**YOUR OBJECTIVE**:
Translate into Spanish this sentence from the text on malpractice costs: "In those cases, one cannot argue against large monetary judgments."

Another area were some gains have been made in many states is to cap the cost of malpractice so that the fees that practitioners are paying for their insurance does not unexpectedly rise as a result of a single incident. Over the last 10 years, we have witnessed a considerable reduction in the rise of insurance premium rates for automobiles in California simply as a result of those caps. Obviously, a small percentage of malpractice can cause irreversible damage to patients and their families. In those cases, one cannot argue against large monetary judgments. Seizing the practitioners license from practicing is punishment enough to remove the risk of further malpractice. Instead of penalizing insurance carrier for mistakes of a few practitioners, what if states provide public/private partnerships that would pay for such damages to patients.

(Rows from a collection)
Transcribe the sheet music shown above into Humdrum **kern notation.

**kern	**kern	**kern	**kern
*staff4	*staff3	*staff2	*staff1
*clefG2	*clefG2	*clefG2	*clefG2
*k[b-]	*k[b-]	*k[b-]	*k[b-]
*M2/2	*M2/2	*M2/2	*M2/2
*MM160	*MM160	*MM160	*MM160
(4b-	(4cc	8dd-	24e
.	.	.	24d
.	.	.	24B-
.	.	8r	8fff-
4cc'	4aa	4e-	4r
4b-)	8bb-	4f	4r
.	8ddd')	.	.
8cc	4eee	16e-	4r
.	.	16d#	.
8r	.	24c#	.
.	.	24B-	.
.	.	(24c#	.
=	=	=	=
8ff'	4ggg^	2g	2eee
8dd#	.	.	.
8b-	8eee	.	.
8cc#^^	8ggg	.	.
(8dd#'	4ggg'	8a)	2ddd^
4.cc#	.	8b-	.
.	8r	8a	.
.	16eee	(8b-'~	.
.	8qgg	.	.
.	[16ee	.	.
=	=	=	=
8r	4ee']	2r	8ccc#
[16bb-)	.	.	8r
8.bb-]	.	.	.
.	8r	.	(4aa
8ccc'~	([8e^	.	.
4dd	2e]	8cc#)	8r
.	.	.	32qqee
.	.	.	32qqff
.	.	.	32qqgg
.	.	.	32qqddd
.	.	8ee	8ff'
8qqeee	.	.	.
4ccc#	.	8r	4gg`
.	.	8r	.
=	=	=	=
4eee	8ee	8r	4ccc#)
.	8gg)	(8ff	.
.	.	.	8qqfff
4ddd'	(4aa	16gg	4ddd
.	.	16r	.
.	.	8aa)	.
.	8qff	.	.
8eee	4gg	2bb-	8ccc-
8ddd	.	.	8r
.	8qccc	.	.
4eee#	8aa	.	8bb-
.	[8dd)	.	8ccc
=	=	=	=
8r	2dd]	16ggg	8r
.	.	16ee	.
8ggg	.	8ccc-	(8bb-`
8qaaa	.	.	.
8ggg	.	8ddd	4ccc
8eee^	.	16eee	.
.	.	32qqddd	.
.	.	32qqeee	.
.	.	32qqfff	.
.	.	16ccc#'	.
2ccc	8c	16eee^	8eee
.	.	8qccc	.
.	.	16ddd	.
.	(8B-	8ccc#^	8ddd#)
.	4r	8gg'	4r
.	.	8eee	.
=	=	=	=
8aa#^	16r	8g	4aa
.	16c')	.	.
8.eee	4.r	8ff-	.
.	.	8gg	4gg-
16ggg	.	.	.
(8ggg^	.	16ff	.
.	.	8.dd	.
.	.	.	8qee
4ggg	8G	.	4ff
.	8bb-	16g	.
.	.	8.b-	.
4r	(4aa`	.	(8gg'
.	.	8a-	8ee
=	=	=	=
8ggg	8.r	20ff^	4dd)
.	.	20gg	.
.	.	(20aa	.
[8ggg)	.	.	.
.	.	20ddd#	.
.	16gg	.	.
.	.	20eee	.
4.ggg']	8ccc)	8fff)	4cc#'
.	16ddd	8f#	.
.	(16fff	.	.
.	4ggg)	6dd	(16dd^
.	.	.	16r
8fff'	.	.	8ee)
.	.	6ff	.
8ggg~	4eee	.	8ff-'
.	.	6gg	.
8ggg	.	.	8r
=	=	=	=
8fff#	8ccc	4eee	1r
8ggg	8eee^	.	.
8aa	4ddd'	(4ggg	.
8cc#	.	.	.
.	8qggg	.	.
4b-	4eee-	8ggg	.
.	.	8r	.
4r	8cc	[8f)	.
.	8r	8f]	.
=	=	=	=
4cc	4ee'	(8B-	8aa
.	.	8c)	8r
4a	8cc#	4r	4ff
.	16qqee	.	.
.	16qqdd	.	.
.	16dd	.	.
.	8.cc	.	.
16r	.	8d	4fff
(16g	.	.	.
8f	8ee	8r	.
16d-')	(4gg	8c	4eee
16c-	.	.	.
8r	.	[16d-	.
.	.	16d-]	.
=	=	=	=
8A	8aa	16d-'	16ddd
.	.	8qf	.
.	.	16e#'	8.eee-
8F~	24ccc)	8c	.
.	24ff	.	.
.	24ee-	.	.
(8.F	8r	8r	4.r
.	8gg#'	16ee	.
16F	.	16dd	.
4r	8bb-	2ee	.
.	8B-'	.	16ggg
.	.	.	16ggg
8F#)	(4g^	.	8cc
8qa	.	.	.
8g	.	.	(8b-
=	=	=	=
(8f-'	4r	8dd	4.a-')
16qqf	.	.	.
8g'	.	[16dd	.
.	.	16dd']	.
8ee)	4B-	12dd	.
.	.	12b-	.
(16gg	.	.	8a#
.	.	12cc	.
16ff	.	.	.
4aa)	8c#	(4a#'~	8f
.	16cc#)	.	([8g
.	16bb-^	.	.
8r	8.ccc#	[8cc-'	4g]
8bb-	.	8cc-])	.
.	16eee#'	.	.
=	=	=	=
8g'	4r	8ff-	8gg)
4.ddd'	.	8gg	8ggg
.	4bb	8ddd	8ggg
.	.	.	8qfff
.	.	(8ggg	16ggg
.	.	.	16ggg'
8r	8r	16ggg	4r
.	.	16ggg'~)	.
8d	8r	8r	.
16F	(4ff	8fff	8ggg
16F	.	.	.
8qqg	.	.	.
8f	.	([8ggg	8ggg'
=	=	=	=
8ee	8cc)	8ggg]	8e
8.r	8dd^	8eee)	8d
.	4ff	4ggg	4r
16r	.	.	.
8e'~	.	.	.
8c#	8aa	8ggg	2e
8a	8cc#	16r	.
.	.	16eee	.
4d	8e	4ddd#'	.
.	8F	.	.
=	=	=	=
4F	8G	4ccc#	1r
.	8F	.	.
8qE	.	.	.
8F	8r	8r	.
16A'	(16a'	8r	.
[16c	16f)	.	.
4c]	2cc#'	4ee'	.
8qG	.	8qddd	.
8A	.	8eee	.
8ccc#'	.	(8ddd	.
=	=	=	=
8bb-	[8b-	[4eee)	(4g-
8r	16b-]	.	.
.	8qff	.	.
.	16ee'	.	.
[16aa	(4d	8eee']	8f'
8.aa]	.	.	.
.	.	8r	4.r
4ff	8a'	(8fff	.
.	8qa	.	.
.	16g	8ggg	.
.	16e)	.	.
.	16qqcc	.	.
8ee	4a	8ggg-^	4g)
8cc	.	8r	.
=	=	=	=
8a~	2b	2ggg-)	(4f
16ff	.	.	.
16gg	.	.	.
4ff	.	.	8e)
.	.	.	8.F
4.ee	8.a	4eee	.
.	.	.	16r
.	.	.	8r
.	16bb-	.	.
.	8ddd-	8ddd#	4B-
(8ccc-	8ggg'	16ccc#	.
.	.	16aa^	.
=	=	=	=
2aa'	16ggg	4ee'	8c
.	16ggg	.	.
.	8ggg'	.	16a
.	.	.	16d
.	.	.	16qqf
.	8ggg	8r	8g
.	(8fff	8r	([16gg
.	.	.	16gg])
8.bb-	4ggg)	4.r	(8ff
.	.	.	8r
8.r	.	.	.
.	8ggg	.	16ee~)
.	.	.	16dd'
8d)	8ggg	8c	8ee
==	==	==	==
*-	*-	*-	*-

**RESPONSE TO THIS TASK**:
En esos casos, no cabe argumentar en contra de cuantiosas condenas pecuniarias.